Texto de leitura:
%%
Aprovado o primeiro Orçamento do Estado após a conclusão do programa de assistência económica e financeira a que o nosso país esteve sujeito desde Maio de 2011, parece-nos importante que se faça, nesta altura, uma pequena reflexão, assente em pressupostos claros e objectivos, que possibilitem, antes de mais, a identificação da fronteira entre o “antes” e o “depois”, ou seja, o Portugal das vésperas do resgate e o Portugal do pós-resgate. Condição essencial, a nosso ver, para que se possa fazer uma avaliação séria e ao mesmo tempo tentar perceber, com alguma segurança, quais os caminhos que devemos procurar escolher para a definição do nosso futuro colectivo. Pelo menos, no sentido de sabermos para onde queremos ir, e pelo contrário, para onde não queremos decididamente mais voltar.
%%
Tarefas a resolver:
1/ Duplique na íntegra o texto sobre o Orçamento do Estado, sem qualquer alteração.
2/ Filtre os registos abaixo e copie cada linha que contenha a palavra "Alert", distinguindo maiúsculas de minúsculas.

Material extraído:
%%
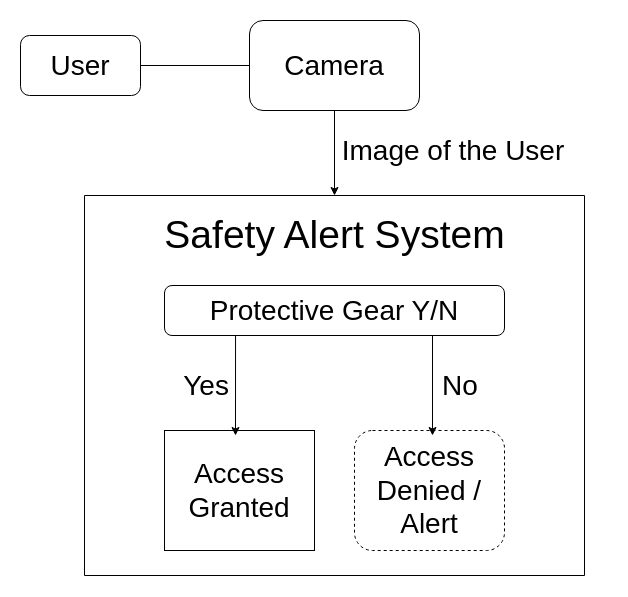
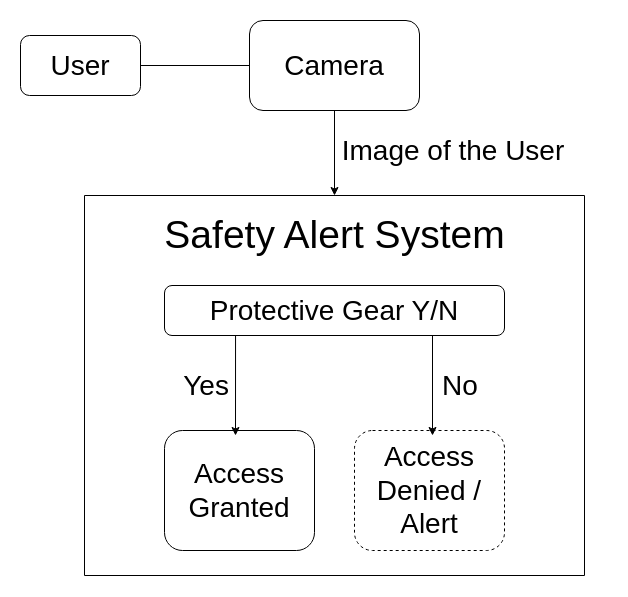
  <mxCell id="0" />
  <mxCell id="1" parent="0" />
  <mxCell id="2" value="User" style="rounded=1;whiteSpace=wrap;html=1;fontSize=28;" vertex="1" parent="1"><mxGeometry x="20" y="35" width="120" height="60" as="geometry" /></mxCell>
  <mxCell id="3" value="Camera" style="rounded=1;whiteSpace=wrap;html=1;fontSize=28;" vertex="1" parent="1"><mxGeometry x="249" y="20" width="170" height="90" as="geometry" /></mxCell>
  <mxCell id="4" value="" style="endArrow=none;html=1;rounded=0;fontSize=28;exitX=1;exitY=0.5;exitDx=0;exitDy=0;entryX=0;entryY=0.5;entryDx=0;entryDy=0;" edge="1" parent="1" source="2" target="3"><mxGeometry width="50" height="50" relative="1" as="geometry"><mxPoint x="310" y="365" as="sourcePoint" /><mxPoint x="360" y="315" as="targetPoint" /></mxGeometry></mxCell>
  <mxCell id="5" value="" style="endArrow=classic;html=1;rounded=0;fontSize=28;exitX=0.5;exitY=1;exitDx=0;exitDy=0;entryX=0.5;entryY=0;entryDx=0;entryDy=0;" edge="1" parent="1" source="3" target="6"><mxGeometry width="50" height="50" relative="1" as="geometry"><mxPoint x="310" y="365" as="sourcePoint" /><mxPoint x="234.88" y="236.08" as="targetPoint" /></mxGeometry></mxCell>
  <mxCell id="6" value="" style="swimlane;startSize=0;fontSize=28;" vertex="1" parent="1"><mxGeometry x="84" y="195" width="500" height="380" as="geometry" /></mxCell>
  <mxCell id="7" value="&lt;font style=&quot;font-size: 39px&quot;&gt;Safety Alert System&lt;/font&gt;" style="text;html=1;align=center;verticalAlign=middle;resizable=0;points=[];autosize=1;strokeColor=none;fillColor=none;fontSize=28;" vertex="1" parent="6"><mxGeometry x="70" y="20" width="360" height="40" as="geometry" /></mxCell>
  <mxCell id="8" value="Access Denied / Alert" style="rounded=1;whiteSpace=wrap;html=1;fontSize=28;dashed=1;" vertex="1" parent="6"><mxGeometry x="270" y="235" width="150" height="120" as="geometry" /></mxCell>
  <mxCell id="9" value="Protective Gear Y/N" style="rounded=1;whiteSpace=wrap;html=1;fontSize=28;" vertex="1" parent="6"><mxGeometry x="80" y="90" width="340" height="50" as="geometry" /></mxCell>
- <mxCell id="10" value="Access Granted" style="whiteSpace=wrap;html=1;fontSize=28;rounded=0;" vertex="1" parent="6"><mxGeometry x="80" y="235" width="150" height="120" as="geometry" /></mxCell>
+ <mxCell id="10" value="Access Granted" style="rounded=1;whiteSpace=wrap;html=1;fontSize=28;" vertex="1" parent="6"><mxGeometry x="80" y="235" width="150" height="120" as="geometry" /></mxCell>
  <mxCell id="11" value="" style="endArrow=classic;html=1;rounded=0;fontSize=28;" edge="1" parent="6"><mxGeometry width="50" height="50" relative="1" as="geometry"><mxPoint x="348" y="140" as="sourcePoint" /><mxPoint x="348" y="240" as="targetPoint" /></mxGeometry></mxCell>
  <mxCell id="12" value="No" style="text;html=1;strokeColor=none;fillColor=none;align=center;verticalAlign=middle;whiteSpace=wrap;rounded=0;fontSize=28;" vertex="1" parent="6"><mxGeometry x="346" y="175" width="60" height="30" as="geometry" /></mxCell>
  <mxCell id="13" value="" style="endArrow=classic;html=1;rounded=0;fontSize=28;exitX=0.209;exitY=1;exitDx=0;exitDy=0;exitPerimeter=0;" edge="1" parent="6" source="9"><mxGeometry width="50" height="50" relative="1" as="geometry"><mxPoint x="226" y="170" as="sourcePoint" /><mxPoint x="151" y="240" as="targetPoint" /></mxGeometry></mxCell>
  <mxCell id="14" value="Yes&amp;nbsp;" style="text;html=1;strokeColor=none;fillColor=none;align=center;verticalAlign=middle;whiteSpace=wrap;rounded=0;fontSize=28;" vertex="1" parent="6"><mxGeometry x="96" y="175" width="60" height="30" as="geometry" /></mxCell>
  <mxCell id="15" value="Image of the User" style="text;html=1;strokeColor=none;fillColor=none;align=center;verticalAlign=middle;whiteSpace=wrap;rounded=0;fontSize=28;" vertex="1" parent="1"><mxGeometry x="300" y="135" width="306" height="30" as="geometry" /></mxCell>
%%
Resultados:
1/
Aprovado o primeiro Orçamento do Estado após a conclusão do programa de assistência económica e financeira a que o nosso país esteve sujeito desde Maio de 2011, parece-nos importante que se faça, nesta altura, uma pequena reflexão, assente em pressupostos claros e objectivos, que possibilitem, antes de mais, a identificação da fronteira entre o “antes” e o “depois”, ou seja, o Portugal das vésperas do resgate e o Portugal do pós-resgate. Condição essencial, a nosso ver, para que se possa fazer uma avaliação séria e ao mesmo tempo tentar perceber, com alguma segurança, quais os caminhos que devemos procurar escolher para a definição do nosso futuro colectivo. Pelo menos, no sentido de sabermos para onde queremos ir, e pelo contrário, para onde não queremos decididamente mais voltar.

2/
  <mxCell id="7" value="&lt;font style=&quot;font-size: 39px&quot;&gt;Safety Alert System&lt;/font&gt;" style="text;html=1;align=center;verticalAlign=middle;resizable=0;points=[];autosize=1;strokeColor=none;fillColor=none;fontSize=28;" vertex="1" parent="6"><mxGeometry x="70" y="20" width="360" height="40" as="geometry" /></mxCell>
  <mxCell id="8" value="Access Denied / Alert" style="rounded=1;whiteSpace=wrap;html=1;fontSize=28;dashed=1;" vertex="1" parent="6"><mxGeometry x="270" y="235" width="150" height="120" as="geometry" /></mxCell>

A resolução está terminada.